3. Decentralized Autonomous Networks 

A decentralized autonomous network (DAN) is a type of on chain governance that is based on a set of rules that are encoded into smart contracts. DANs are typically run by a group of people who have invested in the network and have voting rights. The decisions of a DAN are made by consensus, and all members have an equal say in decision-making

Advantages of On-Chain Governance

1. It is a decentralized form of Governance

On-chain governance in the crypto space is an incredibly powerful tool for helping users make decisions in a decentralized way. Not only does it create a level of security, but it helps all decision-makers act consistently to reach preferable outcomes. It thus provides contributors in the global crypto economy with tangible value while allowing them to be part of a collective decision-making process.

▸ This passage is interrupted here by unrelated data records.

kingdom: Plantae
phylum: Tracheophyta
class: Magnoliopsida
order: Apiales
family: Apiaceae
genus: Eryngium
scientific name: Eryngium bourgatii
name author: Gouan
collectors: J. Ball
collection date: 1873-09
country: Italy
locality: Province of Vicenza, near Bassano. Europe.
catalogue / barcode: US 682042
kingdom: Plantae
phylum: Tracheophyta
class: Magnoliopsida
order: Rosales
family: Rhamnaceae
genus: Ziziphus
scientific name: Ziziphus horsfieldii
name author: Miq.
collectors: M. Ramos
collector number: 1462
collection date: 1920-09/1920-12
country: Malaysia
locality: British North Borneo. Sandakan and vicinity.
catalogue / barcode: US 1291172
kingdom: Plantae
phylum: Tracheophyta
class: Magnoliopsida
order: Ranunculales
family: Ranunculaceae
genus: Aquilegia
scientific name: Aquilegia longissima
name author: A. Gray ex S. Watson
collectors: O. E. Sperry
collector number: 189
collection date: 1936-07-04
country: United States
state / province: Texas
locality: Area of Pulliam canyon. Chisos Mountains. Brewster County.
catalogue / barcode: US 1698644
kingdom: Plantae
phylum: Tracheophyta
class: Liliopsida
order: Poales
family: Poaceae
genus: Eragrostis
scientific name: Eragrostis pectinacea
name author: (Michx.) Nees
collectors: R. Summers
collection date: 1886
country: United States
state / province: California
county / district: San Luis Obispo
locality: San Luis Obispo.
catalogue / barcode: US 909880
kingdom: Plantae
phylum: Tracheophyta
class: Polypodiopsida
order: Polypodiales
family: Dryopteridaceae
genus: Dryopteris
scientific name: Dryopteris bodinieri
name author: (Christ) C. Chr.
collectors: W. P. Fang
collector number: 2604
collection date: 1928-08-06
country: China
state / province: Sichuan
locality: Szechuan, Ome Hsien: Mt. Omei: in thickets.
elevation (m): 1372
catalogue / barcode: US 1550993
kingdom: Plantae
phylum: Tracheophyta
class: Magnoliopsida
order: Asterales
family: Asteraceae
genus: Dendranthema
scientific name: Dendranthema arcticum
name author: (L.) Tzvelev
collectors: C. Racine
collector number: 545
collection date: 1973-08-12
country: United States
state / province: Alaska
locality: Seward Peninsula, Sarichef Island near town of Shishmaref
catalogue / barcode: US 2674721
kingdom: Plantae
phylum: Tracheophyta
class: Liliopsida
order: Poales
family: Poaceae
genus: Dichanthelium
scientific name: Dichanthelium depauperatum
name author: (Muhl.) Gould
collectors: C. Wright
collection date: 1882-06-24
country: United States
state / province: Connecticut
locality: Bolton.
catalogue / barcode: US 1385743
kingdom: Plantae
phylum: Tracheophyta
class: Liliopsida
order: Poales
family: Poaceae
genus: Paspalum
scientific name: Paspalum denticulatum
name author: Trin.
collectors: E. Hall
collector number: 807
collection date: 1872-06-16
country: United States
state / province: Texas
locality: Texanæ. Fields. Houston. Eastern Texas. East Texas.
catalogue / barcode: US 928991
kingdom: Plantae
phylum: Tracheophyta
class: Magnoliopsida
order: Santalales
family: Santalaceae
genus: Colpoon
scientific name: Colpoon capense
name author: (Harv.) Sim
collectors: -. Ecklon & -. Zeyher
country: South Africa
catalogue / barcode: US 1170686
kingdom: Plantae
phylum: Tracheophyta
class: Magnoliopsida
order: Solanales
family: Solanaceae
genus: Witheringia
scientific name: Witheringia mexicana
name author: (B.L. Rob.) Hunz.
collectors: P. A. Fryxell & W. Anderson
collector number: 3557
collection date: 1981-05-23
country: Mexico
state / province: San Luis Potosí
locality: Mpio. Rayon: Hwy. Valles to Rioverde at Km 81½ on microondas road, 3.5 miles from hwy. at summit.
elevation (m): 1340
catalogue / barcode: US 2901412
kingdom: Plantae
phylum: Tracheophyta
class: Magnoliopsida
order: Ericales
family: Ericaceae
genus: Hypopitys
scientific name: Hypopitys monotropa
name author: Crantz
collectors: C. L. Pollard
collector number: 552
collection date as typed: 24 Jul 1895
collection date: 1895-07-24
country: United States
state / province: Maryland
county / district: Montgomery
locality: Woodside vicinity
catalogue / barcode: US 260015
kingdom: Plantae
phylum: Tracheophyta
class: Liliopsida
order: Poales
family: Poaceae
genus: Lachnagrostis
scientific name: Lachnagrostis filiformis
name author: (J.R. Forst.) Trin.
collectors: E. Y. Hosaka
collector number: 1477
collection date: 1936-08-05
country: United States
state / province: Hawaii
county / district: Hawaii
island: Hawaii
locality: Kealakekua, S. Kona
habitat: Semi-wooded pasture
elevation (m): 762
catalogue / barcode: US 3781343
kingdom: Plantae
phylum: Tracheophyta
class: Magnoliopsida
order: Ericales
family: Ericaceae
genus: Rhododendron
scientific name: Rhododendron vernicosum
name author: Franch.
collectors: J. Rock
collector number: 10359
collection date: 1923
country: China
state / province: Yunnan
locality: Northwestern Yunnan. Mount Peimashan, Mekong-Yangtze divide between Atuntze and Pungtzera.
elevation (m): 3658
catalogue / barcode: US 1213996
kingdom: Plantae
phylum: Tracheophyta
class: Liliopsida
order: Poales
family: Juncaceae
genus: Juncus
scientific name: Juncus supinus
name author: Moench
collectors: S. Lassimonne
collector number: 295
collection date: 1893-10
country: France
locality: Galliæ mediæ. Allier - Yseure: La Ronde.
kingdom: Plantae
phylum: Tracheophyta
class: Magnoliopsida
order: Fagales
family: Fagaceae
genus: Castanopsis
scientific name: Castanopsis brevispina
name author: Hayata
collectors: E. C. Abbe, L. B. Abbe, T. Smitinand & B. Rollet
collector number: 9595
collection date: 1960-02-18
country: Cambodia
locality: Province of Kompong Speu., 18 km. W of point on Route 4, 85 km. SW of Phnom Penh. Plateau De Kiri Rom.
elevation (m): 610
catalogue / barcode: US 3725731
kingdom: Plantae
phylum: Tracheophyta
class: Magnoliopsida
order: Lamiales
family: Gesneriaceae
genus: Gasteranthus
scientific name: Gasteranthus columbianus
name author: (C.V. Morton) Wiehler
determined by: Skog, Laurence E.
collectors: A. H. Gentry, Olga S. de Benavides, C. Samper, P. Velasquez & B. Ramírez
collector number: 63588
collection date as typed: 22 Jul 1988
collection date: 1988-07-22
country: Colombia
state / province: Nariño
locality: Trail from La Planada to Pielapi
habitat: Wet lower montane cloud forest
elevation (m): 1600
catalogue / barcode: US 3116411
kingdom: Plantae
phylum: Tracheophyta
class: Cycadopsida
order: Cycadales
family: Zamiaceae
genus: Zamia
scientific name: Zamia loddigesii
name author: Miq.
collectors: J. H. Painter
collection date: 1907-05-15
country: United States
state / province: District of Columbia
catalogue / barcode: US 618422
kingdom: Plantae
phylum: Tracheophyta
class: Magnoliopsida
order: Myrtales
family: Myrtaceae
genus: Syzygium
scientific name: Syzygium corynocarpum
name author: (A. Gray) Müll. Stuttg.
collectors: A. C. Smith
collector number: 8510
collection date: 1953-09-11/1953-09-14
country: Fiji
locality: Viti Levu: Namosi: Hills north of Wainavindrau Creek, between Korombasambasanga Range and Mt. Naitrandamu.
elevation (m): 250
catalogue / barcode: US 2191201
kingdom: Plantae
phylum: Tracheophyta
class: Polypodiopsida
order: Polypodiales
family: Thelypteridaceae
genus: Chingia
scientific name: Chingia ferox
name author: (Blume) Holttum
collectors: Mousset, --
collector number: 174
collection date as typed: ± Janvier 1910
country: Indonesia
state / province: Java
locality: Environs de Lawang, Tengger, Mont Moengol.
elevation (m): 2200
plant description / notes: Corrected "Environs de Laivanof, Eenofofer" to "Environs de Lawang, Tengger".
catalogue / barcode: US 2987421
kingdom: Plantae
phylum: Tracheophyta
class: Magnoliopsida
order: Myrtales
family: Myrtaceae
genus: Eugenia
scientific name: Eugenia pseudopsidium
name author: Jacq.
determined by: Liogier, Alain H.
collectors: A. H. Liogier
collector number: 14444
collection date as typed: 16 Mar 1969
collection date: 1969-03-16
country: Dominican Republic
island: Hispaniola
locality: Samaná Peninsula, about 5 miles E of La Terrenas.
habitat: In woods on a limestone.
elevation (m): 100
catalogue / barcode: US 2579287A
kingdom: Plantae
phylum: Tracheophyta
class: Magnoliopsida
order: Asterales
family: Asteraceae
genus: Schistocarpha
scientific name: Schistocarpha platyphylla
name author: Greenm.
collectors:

2. It offers a quicker turnaround time for changes

In particular, this type of governance allows for a quicker turnaround in decisions. By allowing projects to make decisions in an automated and decentralized way on a blockchain network, the need to wait for moderators or directors to take formal action is eliminated — meaning that changes happen almost instantly and without the need for in-person meetings or long debates.

3. The possibility of the hard fork is reduced significantly

On-chain governance in the cryptocurrency space offers a multitude of advantages in comparison to other governance models. One Chief among these is the vast reduction in the possibility of a hard fork in crypto networks. This encourages unity and efficiency in the network while simultaneously giving stakeholders an extra level of control over outcomes in their assets

Disadvantages of On-Chain Governance

1. It has a low voter turnout

This can be attributed to customers in this arena having no inherent commitment to their holdings in the same manner as more traditional investments such as stocks and bonds, along with a lack of education on the implications of voting either way in terms of the individual return.

2. Users with greater stakes can manipulate Votes

One of the main disadvantages of on-chain governance is that users with greater stakes in the system can easily manipulate votes in favor of their self-interest. This reinforces existing power dynamics among stakeholders and risks placing far too much control in the hands of too few actors.

Crypto staking

Critiques of ON-Chain vs. Off-ChainGovernanace

Onchain governance essentially puts the decision-making power in the hands of those who own coins or tokens in a blockchain network, while Common critiques of on-chain governance include that it can lead to an uneven distribution of voting power due to disparities in coin or token holdings, 

off-chain governance involves involving external stakeholders in the process to collect input necessary for making decisions, a consideration that’s significant even when you’re planning to sell Bitcoin. However, off-chain models are subject to various external factors such as personal interests and politics, which can also influence decisions related to sell bitcoin in dubai.

Both approaches have their merits, however as crypto takes on an ever more important in our lives appropriate mechanisms for governing these new networks must exist.

What are examples of OnChain governance examples?

One great example of On Chain governance being used in the crypto space is MakerDAO, a decentralized autonomous organization (DAO) Ethereum-based cryptocurrency lending platform, in which holders of its token MKR, as well as other stakeholders, vote to determine various parameters such as the interest rate on loans put forth in its stablecoin DAI. 

Another On Chain governance example in crypto is Decred, which allows its stakeholders to adjust protocol rules and decide how funding from their block rewards should be used if consensus amongst all parties is hard to reach. 

Future Of On-Chain Governance

As the crypto space begins to mature and grow, the concept of in-chain governance is becoming increasingly important to ensure the continued security and future scalability of many blockchain networks. Moving forward, it remains to be seen how this highly sophisticated layer of decentralized decisions continues to evolve in the future, but one thing is certain: on-chain governance is quickly becoming an integral part of any decentralized blockchain system.